さて、診断までの道のりはいよいよ小学校に入ってからのお話です。
本当にいろんなことがありました。
入学から診断までの間に、一番変わったのは私かもしれません。
小学校1年生。特学の担任になってくださったのは、大学で障害児教育を学び、養護学校の経験もあるという先生に決まりました。一年の最後に息子との学校生活を本にまとめてくださるくらい、それはそれはパワフルな先生でした。専門的な知識を持った先生と初めて出会ったことももちろんですが、これまでの息子の育ち方や我が家の考え方を全て受け入れてくださり、私は紛れもなく「運命の出会い」だったと信じています。
その1年間は、まるで息子と先生がシンクロしているような、とても喜ばしい状況で過ごしました。水を得た魚のように生き生きと成長していく子供を見るのが、楽しくて嬉しくて、あっという間の1年でした。入学前に心配しすぎた反動なのか、すっかり安心してこのまま6年間がすぎるものだと思ってしまい、私はその間ほとんど何もせずに過ごしていたと思います。
ところが2年生になって担任が変わり、状況が一変しました。息子が別人のように、落ち着いていられなくなりました。一番ショックだったのは、特学での個別の授業が全く成り立っていないことでした。二人の先生(特学と交流)と私の考え方が合わないこともあり、いろいろと手を打ってみたものの、全く改善される様子はありませんでした。そして、先生達との直接対決!家の玄関で言い争いになってしまいました。恐くて震えながら応対しましたが、この時の恐怖は今でもトラウマになって残っています。
それから数日後、とうとう息子は学校へ行けなくなりました。おそらく、私と先生達との話を聞いてしまったからです。約1ヶ月半、週末になると登校拒否をするようになりました。これはもう何とかしなくてはいけないと、1年生の時の先生や市教委の先生を巻き込んでしまいましたが、おかげで少しずつ良い方向に動き出してくれました。
この時の話をすると、私自身がとても感情的になってしまい、また個人攻撃のようにもなるので、詳しくは書けません。とても辛い経験でしたが、私はそれをきっかけに変わることができました。こんな状況になってしまったのは、私が息子の障碍のことをよく知らないことが原因の一つです。私自身が息子のことを、障碍の説明も含めて、私の言葉で話せるようにならなければいけないと思いました。それから少しずつ、自閉症の講演会に出かけたり、本を読んだりと、勉強を始めたのでした。
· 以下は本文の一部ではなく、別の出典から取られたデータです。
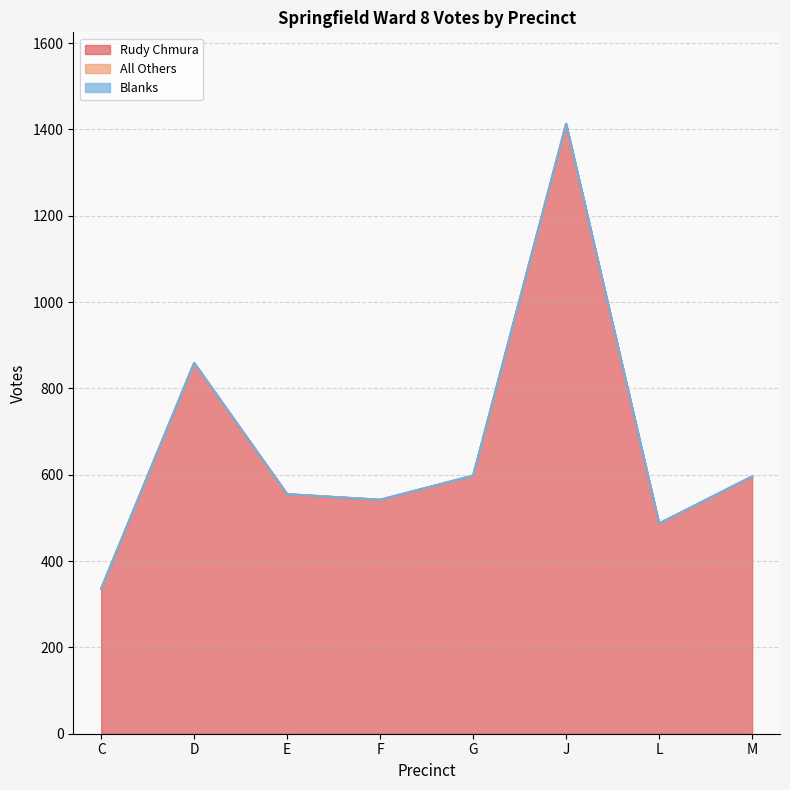

Which series has the widest spread of values?

Rudy Chmura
(この話の詳細は『現実とのギャップ』に掲載しました。)
“つみきの会”ができたのもこの頃です。
それまでは、単に子供たちの母だったのに、自閉っ子の母になったのがこの時期なのかもしれません。
それでも、まだ正式な診断はもらっていない・・・不思議ですね。
この頃我が家では、息子の障碍を自閉症と言わず、『自開症』とか『明るい自閉症』と言っていました。
実にそれがピッタリなのですが、どこかでなんだかすっきりしない、モヤモヤした気持ちがあったのも事実です。